Durante a Feira Internacional de Benguela, Jamir Baptista afirmou que os empresários estão a reerguer-se depois do impacto das cheias e continuam a produzir. Na sua avaliação, a capacidade de resistência das empresas permitiu preservar o ambiente de negócios, apesar das perdas registadas durante as inundações.
O empresário, proprietário de uma fábrica de utensílios domésticos de alumínio, apresentou a unidade durante a feira. A fábrica possui duas linhas de produção e fabrica produtos como panelas, bacias e canecas, procurando aumentar a presença da produção nacional no mercado.
Produção nacional procura ganhar espaço
Segundo Baptista, as vendas da empresa durante os dias da feira ultrapassaram um milhão de kwanzas. O resultado foi considerado positivo pelo empresário, tendo em conta que a linha industrial é recente e a marca “Vó Maria” está ainda numa fase inicial de entrada no mercado.
A unidade tem capacidade instalada para produzir cinco mil peças por dia, volume que, segundo o empresário, permitiria abastecer o mercado nacional, incluindo instituições públicas e empresas privadas. A expansão da produção local é apresentada como uma oportunidade para reduzir a dependência de produtos importados.
Baptista considera que a Feira Internacional de Benguela demonstra a capacidade produtiva existente na província e pode contribuir para criar novas oportunidades para a indústria.
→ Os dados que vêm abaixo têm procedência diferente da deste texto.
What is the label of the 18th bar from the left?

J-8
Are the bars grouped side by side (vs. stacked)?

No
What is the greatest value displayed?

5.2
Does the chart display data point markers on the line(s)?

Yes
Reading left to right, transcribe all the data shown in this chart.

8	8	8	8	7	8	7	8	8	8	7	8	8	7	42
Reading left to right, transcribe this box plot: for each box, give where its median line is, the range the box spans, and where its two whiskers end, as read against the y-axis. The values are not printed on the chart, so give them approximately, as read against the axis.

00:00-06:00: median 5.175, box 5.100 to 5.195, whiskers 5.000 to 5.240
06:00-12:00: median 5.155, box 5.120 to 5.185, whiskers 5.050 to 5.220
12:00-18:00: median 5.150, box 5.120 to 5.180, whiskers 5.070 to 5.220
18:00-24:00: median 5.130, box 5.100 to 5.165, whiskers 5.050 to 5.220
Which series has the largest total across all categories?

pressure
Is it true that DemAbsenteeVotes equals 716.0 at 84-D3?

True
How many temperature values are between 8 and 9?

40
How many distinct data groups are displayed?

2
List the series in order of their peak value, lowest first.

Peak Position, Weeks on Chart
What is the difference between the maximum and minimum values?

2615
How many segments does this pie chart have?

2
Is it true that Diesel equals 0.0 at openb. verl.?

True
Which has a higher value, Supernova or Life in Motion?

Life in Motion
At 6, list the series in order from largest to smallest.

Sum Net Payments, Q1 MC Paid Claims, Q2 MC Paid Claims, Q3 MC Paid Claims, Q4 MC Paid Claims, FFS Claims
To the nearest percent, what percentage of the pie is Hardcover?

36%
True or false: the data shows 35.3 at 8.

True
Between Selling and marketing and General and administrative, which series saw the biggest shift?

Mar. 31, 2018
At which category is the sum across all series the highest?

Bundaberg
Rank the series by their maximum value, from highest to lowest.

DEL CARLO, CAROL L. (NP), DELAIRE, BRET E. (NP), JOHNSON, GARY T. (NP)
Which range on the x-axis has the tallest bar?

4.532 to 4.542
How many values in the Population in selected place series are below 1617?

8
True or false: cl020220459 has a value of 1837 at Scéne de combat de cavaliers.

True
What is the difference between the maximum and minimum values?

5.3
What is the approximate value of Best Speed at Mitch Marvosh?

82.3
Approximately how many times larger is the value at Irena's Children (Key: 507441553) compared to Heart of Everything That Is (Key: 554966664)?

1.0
A avaliação, contudo, é do empresário e não constitui, por si só, uma medição independente da recuperação de todo o sector industrial de Benguela.
As cheias, segundo o responsável, afectaram a produção de várias indústrias, mas não alteraram estruturalmente o ambiente de negócios. A recuperação permanece, porém, dependente da capacidade das empresas de repor produção, aceder a financiamento e transformar o apoio financeiro em actividade económica sustentável.